What is the “truth” about Cuba and the U.S and who gets to decide? How do we as Americans feel about the U.S. as a world power infringing upon our neighbor Cuba’s sovereign right to self-determination? Cuba is certainly not perfect, but neither is the U.S. What we do not know about each other would fill many books. What we fear about Cuba might no longer even be true, but perhaps Cuba has good reason to be suspicious of us. I am humbled by the fact that Cubans who spoke to me on the streets, in restaurants, community arts centers, universities and the neighborhood where we stayed were able to separate me as an individual from the politics of my country. I was welcomed, greeted with gracious welcomes and interested curiosity about what I was doing there.

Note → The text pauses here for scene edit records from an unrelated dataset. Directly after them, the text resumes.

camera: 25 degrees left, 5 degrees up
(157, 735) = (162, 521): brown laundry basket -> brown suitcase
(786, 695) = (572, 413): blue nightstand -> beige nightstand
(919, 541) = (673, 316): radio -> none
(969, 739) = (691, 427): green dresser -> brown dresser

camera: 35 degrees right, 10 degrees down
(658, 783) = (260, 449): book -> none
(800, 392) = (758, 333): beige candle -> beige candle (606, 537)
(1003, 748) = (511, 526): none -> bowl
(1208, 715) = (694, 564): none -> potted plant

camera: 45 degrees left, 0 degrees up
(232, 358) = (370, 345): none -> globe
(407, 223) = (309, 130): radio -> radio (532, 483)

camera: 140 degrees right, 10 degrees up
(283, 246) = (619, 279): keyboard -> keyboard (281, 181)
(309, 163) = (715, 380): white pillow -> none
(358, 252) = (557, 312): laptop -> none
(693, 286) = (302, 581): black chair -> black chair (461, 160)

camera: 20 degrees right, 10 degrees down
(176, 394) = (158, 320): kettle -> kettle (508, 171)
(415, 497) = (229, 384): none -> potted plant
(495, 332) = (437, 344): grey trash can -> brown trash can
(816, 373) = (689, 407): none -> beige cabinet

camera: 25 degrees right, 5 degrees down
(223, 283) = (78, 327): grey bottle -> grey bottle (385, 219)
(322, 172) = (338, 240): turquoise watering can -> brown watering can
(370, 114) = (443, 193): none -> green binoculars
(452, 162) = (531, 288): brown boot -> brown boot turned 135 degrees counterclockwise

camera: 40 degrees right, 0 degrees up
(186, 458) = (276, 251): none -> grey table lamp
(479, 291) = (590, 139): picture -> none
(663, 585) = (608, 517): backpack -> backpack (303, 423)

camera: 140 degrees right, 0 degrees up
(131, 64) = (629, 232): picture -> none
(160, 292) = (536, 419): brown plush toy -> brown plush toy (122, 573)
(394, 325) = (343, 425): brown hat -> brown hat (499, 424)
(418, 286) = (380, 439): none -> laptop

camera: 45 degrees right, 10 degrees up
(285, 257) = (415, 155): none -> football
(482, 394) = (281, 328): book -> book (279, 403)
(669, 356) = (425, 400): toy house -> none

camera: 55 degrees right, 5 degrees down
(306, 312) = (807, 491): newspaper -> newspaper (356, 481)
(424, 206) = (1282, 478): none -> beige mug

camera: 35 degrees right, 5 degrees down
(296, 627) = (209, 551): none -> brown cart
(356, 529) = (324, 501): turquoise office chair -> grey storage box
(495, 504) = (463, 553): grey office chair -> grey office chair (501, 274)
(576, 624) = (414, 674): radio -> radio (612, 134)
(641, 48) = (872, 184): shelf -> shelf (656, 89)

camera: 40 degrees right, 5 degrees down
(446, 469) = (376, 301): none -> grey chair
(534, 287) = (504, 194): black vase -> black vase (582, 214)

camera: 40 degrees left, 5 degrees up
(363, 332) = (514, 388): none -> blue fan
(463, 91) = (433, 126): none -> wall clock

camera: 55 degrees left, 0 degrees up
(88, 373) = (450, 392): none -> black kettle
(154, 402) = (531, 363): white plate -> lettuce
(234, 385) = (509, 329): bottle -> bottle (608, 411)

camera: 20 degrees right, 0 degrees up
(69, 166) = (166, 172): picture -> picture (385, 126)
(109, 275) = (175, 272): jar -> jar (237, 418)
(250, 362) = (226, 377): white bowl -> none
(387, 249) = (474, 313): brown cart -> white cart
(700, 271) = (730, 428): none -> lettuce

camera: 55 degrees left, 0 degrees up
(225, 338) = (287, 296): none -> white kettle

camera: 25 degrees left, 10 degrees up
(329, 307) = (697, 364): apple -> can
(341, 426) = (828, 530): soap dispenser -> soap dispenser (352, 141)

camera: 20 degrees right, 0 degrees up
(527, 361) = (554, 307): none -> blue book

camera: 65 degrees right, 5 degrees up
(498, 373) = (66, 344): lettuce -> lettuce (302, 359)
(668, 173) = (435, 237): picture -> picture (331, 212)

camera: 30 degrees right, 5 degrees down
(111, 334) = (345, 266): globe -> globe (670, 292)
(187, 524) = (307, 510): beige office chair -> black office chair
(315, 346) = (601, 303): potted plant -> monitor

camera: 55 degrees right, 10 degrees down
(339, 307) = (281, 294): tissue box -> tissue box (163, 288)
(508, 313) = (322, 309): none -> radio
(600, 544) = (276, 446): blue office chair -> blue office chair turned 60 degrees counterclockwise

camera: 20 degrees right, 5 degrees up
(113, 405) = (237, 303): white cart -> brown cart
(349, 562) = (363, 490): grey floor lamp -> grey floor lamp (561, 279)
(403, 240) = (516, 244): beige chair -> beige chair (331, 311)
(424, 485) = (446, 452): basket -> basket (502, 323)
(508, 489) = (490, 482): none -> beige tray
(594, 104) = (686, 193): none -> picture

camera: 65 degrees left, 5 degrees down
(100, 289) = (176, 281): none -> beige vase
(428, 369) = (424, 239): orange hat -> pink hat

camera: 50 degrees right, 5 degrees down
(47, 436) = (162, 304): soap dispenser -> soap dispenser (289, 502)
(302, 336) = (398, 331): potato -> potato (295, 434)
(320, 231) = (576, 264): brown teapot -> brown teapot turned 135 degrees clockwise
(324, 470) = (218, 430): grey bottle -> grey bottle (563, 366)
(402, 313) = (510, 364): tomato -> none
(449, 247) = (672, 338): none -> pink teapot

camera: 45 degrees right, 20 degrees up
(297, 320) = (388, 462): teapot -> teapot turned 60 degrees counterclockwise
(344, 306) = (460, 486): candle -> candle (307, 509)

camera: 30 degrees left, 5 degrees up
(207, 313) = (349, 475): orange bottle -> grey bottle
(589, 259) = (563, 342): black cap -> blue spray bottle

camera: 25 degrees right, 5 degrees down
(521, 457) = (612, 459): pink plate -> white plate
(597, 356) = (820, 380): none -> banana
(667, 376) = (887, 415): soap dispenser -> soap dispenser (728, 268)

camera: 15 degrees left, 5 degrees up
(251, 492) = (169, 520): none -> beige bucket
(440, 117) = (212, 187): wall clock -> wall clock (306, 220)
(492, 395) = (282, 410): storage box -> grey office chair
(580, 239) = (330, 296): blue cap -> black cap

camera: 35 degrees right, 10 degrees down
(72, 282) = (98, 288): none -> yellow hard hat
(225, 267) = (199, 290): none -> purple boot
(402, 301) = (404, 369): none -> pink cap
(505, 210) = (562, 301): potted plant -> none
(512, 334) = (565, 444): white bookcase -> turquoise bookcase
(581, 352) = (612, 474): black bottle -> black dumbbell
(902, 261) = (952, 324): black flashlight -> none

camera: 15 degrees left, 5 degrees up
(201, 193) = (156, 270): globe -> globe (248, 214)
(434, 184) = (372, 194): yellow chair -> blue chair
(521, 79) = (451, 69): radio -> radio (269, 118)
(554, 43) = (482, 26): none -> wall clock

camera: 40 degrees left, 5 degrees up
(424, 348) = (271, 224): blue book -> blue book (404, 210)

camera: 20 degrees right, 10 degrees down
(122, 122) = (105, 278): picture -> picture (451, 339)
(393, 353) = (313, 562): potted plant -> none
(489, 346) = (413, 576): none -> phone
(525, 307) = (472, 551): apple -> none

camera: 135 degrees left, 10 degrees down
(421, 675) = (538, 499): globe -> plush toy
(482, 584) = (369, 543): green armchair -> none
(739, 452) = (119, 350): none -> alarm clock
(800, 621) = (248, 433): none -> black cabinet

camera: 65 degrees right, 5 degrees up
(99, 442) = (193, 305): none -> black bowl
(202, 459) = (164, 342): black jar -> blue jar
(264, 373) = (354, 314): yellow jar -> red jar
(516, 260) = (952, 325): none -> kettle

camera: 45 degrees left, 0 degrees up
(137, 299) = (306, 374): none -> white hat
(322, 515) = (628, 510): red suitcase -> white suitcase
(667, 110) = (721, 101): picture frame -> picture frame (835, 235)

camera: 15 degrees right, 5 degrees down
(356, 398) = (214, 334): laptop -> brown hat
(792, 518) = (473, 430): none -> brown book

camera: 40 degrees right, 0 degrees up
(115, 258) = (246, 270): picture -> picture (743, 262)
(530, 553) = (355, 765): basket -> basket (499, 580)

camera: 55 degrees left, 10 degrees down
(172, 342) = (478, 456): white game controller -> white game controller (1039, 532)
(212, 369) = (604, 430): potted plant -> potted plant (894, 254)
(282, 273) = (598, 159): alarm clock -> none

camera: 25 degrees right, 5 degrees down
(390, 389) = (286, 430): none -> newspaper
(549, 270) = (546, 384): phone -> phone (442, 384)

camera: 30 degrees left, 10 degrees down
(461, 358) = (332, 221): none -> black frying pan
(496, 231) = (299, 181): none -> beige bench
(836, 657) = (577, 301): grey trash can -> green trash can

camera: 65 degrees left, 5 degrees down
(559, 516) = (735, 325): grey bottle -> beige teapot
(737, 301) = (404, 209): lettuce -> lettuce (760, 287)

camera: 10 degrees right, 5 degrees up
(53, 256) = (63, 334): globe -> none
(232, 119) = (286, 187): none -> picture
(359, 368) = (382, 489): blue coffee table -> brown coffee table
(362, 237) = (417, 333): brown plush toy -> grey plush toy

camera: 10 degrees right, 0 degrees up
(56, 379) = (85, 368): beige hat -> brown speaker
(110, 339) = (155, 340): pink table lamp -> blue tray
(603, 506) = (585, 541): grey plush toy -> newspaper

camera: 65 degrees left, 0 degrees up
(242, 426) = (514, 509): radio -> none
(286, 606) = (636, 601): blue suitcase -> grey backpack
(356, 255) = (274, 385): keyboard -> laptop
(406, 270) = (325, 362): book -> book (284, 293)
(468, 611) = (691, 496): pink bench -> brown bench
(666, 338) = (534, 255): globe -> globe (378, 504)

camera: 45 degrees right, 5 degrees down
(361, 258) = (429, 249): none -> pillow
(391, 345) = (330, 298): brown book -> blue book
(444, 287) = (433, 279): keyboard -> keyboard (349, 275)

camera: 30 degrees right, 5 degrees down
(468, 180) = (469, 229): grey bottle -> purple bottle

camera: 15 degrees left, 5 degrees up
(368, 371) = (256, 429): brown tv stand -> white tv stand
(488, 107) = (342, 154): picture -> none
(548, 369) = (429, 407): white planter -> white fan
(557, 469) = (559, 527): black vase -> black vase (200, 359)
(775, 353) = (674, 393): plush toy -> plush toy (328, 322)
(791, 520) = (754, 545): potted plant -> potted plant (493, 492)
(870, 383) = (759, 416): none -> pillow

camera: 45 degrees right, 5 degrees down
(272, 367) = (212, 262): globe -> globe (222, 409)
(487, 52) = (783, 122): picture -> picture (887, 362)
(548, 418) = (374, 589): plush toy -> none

Sadly, I think this is more than the average American would be willing and able to do if the situation were reversed. For now, I remain hopeful that the U.S. will continue to allow small numbers of citizens to visit and learn more from our neighbors in Cuba. As Mark Twain says in Innocents Abroad, “Travel is fatal to prejudice, bigotry, and narrow-mindedness, and many of our people need it sorely on these accounts. Broad, wholesome, charitable views of men and things cannot be acquired by vegetating in one little corner of the earth all one’s lifetime.”